-- RECORDS TO PROCESS --

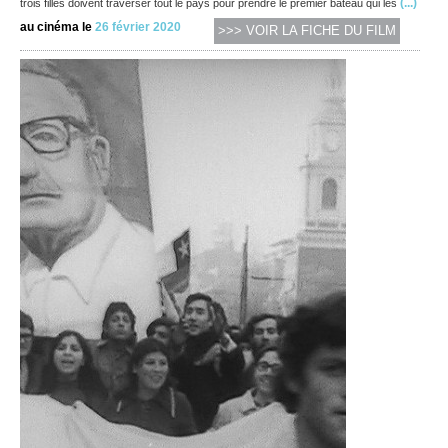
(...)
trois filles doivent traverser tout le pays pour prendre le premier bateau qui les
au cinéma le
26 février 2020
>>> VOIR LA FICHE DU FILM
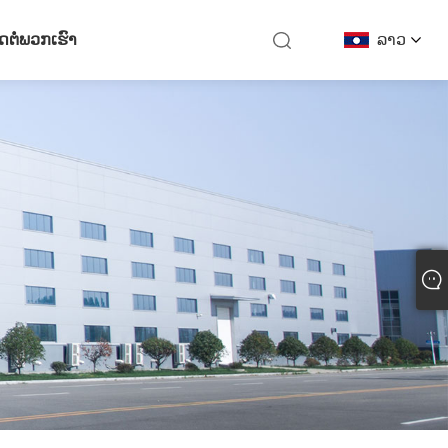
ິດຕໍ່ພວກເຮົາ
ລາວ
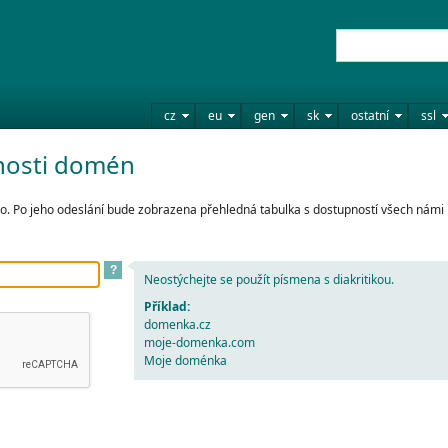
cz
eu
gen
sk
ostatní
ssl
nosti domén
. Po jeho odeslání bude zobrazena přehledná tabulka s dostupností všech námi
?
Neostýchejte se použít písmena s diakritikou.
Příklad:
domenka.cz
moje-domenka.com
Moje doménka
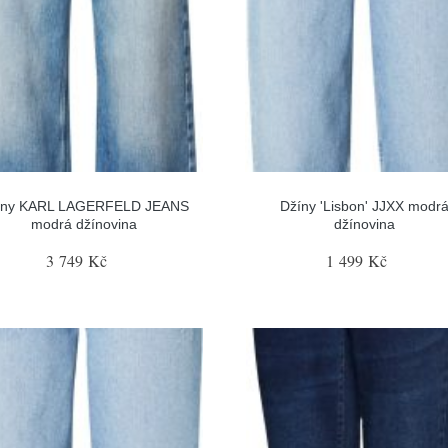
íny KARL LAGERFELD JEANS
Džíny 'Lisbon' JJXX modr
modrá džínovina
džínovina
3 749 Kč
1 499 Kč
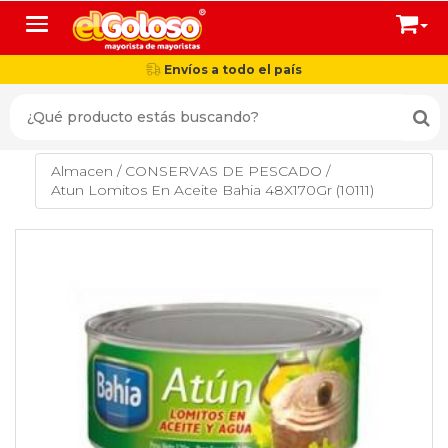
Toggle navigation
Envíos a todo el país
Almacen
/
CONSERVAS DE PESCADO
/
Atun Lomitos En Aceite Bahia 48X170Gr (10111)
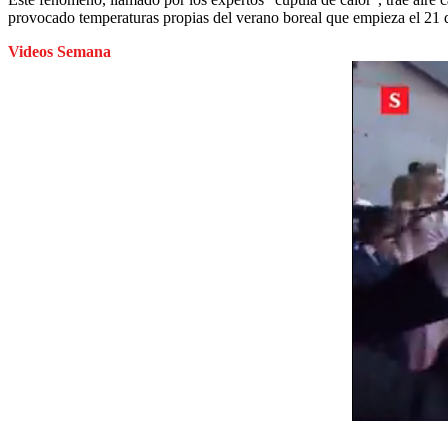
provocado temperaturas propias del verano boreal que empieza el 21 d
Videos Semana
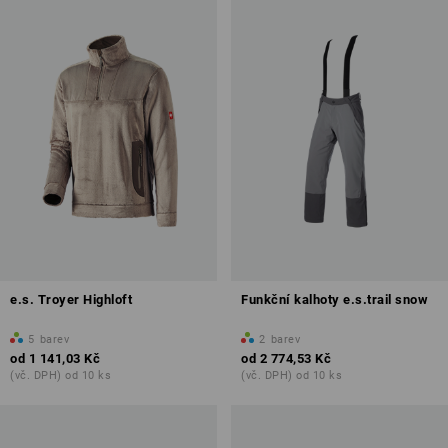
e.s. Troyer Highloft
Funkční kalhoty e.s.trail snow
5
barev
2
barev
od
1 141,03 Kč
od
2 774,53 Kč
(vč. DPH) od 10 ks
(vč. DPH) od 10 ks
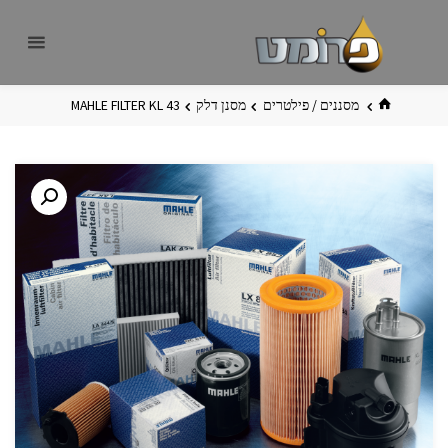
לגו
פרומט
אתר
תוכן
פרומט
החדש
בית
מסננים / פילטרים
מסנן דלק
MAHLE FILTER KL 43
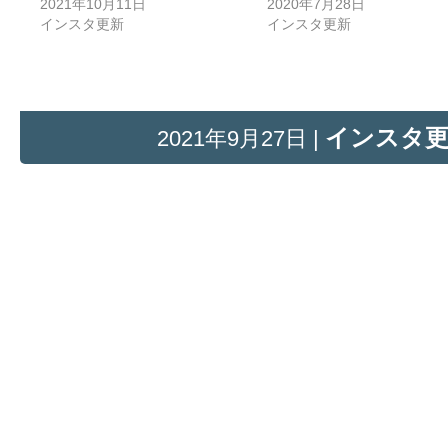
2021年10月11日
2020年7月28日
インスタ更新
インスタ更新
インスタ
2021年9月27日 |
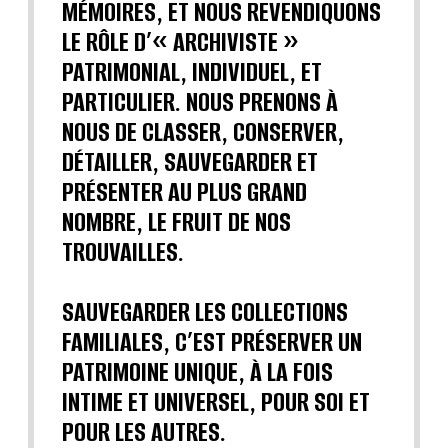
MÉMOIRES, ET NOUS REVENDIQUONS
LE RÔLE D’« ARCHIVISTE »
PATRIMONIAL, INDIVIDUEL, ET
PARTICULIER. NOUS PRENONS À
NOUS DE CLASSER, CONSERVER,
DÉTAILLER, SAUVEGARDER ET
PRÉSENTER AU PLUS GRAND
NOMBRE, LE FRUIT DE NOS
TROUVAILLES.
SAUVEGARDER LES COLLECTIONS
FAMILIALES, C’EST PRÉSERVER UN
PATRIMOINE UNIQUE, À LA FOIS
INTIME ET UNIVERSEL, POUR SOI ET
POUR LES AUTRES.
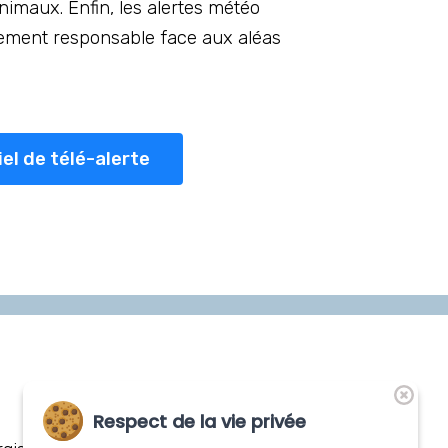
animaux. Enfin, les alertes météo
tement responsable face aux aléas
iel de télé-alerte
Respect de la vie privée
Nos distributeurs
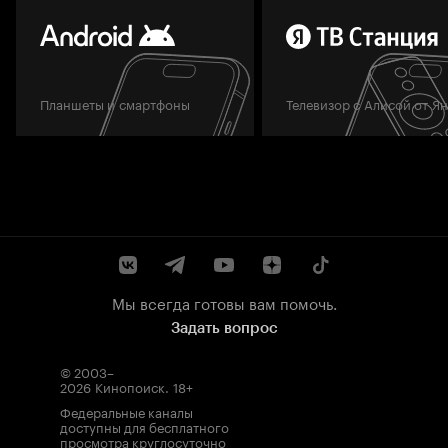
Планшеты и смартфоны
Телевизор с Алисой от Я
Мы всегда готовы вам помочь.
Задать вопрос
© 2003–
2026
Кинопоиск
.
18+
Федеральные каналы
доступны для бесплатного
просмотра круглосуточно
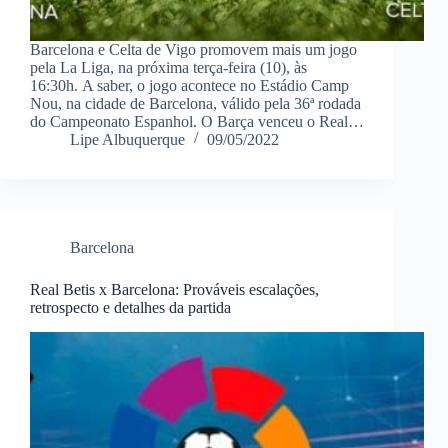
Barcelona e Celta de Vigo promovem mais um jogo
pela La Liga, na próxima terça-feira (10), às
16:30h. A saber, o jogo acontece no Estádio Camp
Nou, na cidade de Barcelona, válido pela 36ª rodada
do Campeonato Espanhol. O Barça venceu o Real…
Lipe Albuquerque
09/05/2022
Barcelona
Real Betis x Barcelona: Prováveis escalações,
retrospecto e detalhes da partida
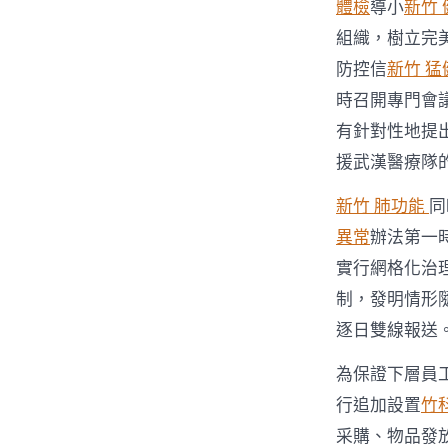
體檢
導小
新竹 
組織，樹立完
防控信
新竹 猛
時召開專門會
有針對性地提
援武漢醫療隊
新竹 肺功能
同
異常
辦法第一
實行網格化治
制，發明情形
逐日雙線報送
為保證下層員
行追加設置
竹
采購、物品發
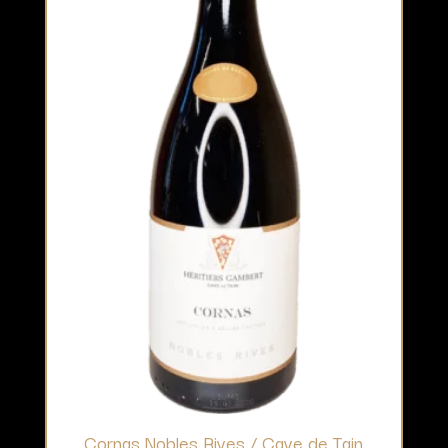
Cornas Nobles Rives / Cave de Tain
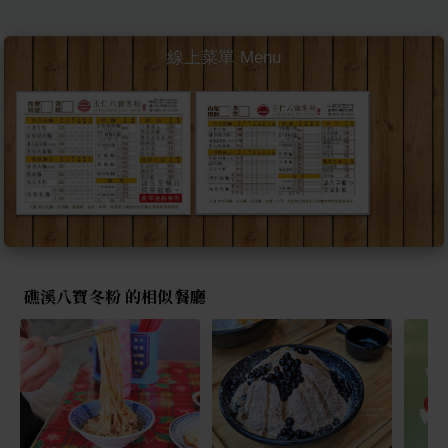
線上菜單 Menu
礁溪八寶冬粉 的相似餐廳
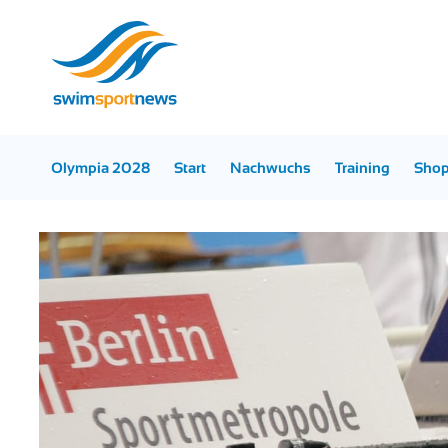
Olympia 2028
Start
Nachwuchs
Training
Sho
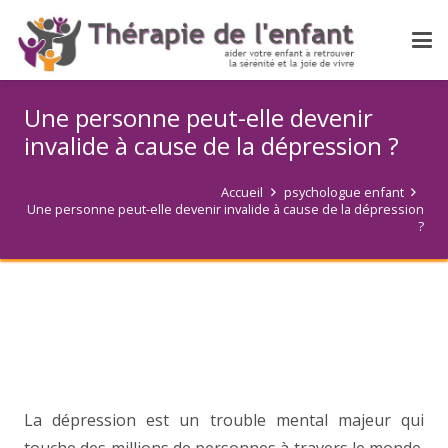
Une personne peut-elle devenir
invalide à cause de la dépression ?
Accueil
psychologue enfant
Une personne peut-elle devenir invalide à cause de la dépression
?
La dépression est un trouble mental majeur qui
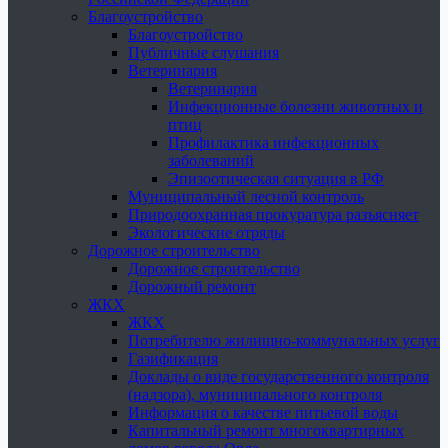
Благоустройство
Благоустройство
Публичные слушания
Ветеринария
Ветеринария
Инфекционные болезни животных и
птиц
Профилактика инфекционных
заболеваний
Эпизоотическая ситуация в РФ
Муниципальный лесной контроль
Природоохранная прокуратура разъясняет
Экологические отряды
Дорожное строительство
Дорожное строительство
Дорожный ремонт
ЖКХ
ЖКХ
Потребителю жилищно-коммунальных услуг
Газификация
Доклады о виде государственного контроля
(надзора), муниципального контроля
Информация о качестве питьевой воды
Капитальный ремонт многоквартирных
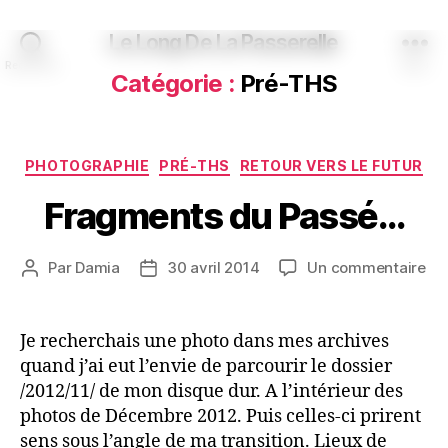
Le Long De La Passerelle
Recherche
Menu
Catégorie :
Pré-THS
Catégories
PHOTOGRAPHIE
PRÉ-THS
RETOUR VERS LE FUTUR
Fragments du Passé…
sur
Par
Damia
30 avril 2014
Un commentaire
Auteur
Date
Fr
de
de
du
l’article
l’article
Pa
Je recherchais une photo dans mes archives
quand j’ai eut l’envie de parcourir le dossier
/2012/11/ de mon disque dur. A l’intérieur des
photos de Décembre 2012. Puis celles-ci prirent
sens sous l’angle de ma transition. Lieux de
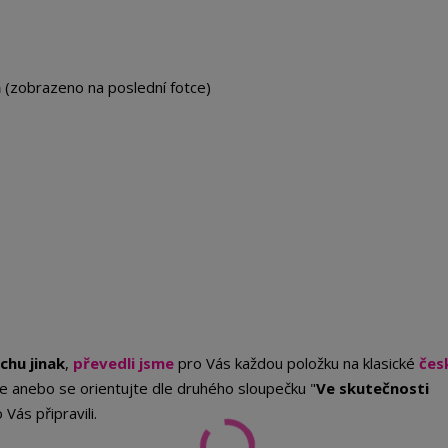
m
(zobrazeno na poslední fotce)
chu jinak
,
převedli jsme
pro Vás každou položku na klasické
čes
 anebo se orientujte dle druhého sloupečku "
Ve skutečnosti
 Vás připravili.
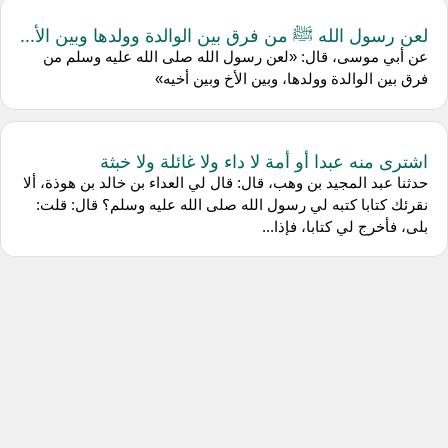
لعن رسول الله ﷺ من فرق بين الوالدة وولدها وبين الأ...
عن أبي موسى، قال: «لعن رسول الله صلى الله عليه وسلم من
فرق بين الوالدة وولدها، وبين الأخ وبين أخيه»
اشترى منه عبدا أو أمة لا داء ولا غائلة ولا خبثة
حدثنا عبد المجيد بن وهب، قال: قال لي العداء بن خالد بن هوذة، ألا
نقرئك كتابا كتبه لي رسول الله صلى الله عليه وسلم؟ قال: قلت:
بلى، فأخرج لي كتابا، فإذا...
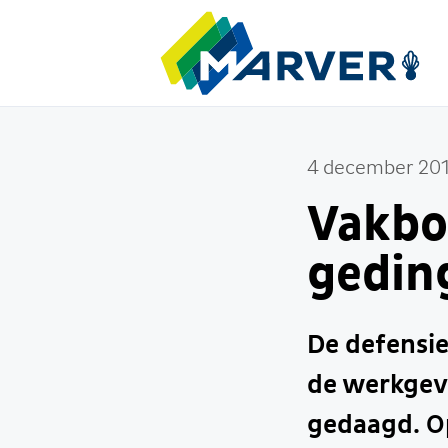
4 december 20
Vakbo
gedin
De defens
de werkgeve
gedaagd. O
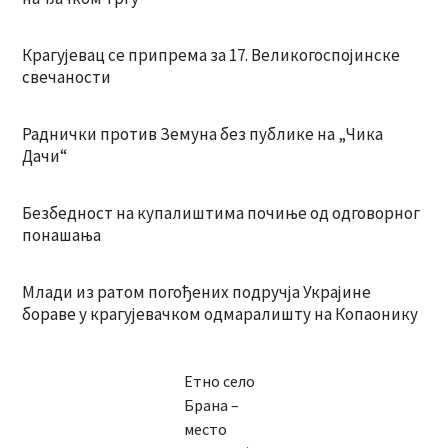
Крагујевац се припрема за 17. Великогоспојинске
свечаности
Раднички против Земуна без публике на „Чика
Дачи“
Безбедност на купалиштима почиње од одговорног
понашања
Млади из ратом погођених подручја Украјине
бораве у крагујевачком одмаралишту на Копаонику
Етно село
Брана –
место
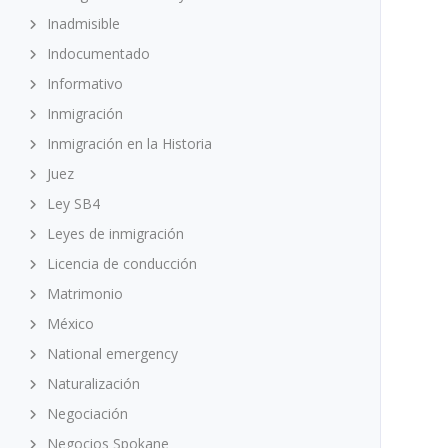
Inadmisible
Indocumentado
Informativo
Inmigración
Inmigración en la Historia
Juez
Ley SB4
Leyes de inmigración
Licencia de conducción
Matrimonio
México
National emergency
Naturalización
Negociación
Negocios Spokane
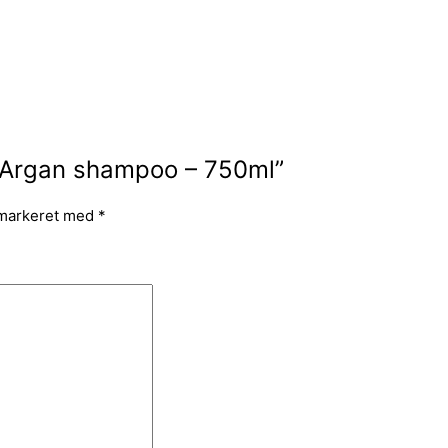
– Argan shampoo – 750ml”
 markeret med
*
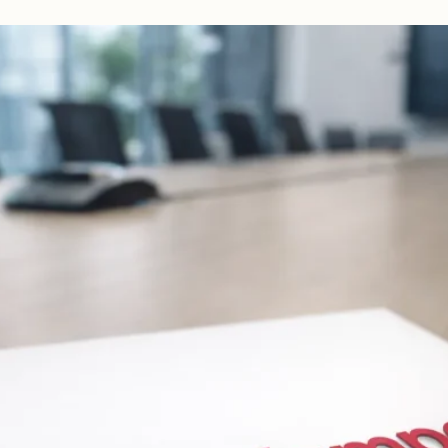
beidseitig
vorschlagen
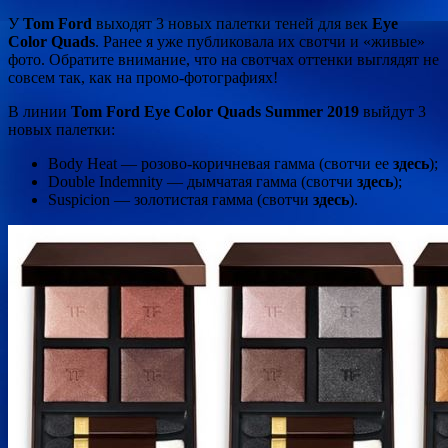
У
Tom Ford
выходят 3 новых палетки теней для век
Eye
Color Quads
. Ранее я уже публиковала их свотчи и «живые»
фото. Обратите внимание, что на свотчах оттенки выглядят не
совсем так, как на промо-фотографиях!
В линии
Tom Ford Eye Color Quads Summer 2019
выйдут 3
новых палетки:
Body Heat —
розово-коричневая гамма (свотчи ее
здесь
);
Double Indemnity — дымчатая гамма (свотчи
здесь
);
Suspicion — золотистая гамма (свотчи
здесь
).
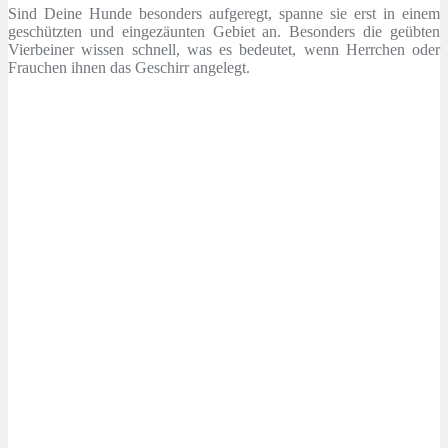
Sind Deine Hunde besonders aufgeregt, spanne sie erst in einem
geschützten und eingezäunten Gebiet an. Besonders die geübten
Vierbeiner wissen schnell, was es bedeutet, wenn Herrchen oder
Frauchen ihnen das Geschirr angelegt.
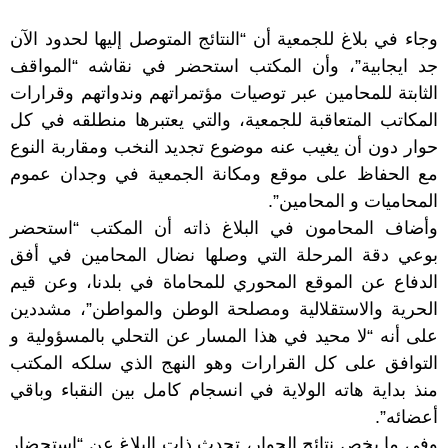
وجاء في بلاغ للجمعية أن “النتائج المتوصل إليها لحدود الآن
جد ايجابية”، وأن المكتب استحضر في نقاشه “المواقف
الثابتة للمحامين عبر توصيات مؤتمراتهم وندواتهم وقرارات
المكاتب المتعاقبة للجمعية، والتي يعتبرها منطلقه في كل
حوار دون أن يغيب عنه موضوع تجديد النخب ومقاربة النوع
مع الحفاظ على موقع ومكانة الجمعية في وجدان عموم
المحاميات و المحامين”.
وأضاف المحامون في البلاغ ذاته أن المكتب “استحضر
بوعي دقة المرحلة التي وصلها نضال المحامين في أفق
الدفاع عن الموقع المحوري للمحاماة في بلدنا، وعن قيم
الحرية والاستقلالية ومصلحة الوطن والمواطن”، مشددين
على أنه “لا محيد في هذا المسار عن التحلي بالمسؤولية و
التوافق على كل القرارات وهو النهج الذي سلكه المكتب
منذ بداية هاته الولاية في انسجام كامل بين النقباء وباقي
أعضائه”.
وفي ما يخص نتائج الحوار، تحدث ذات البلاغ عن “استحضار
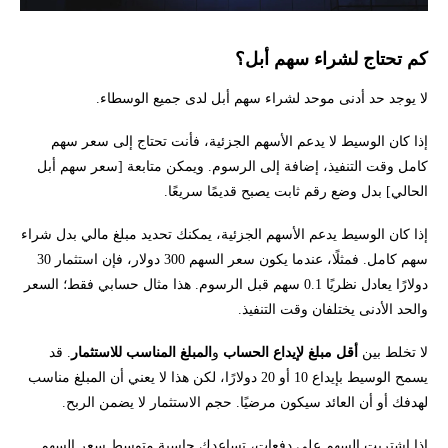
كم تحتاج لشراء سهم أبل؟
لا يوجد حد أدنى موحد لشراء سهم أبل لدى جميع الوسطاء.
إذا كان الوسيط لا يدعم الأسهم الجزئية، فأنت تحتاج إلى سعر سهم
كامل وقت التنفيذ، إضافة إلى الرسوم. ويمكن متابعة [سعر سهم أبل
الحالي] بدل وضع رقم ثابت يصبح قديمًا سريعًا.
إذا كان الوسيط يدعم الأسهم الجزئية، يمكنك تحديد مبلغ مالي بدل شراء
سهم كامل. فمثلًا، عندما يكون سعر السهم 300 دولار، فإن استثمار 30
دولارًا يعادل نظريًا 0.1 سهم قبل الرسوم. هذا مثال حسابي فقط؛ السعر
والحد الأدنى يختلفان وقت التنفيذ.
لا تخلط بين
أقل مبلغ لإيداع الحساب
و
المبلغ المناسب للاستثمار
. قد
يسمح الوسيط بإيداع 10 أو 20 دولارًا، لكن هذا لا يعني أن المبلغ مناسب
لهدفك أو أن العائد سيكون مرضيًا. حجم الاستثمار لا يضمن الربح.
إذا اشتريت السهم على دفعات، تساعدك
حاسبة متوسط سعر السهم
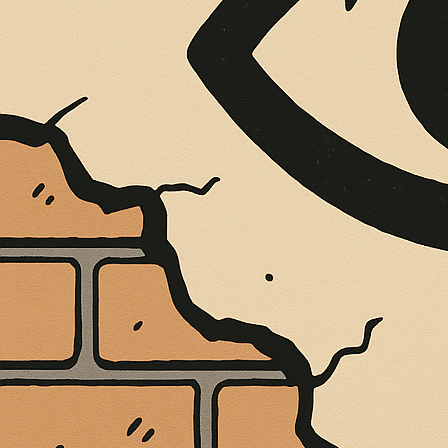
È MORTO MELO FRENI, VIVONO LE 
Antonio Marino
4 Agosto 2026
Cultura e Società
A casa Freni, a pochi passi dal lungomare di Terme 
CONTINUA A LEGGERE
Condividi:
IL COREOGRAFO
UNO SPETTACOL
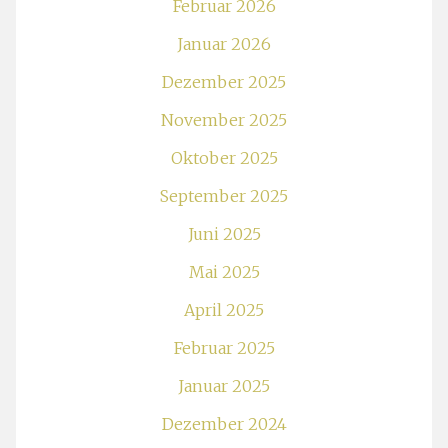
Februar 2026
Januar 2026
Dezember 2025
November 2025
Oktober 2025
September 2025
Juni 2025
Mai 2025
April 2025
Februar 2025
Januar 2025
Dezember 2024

-- EXERCISE DESCRIPTION --
The lines of the records that contain the string "الوسيط" should be located and copied.

-- TASK RESPONSE --
إذا كان الوسيط لا يدعم الأسهم الجزئية، فأنت تحتاج إلى سعر سهم
إذا كان الوسيط يدعم الأسهم الجزئية، يمكنك تحديد مبلغ مالي بدل شراء
يسمح الوسيط بإيداع 10 أو 20 دولارًا، لكن هذا لا يعني أن المبلغ مناسب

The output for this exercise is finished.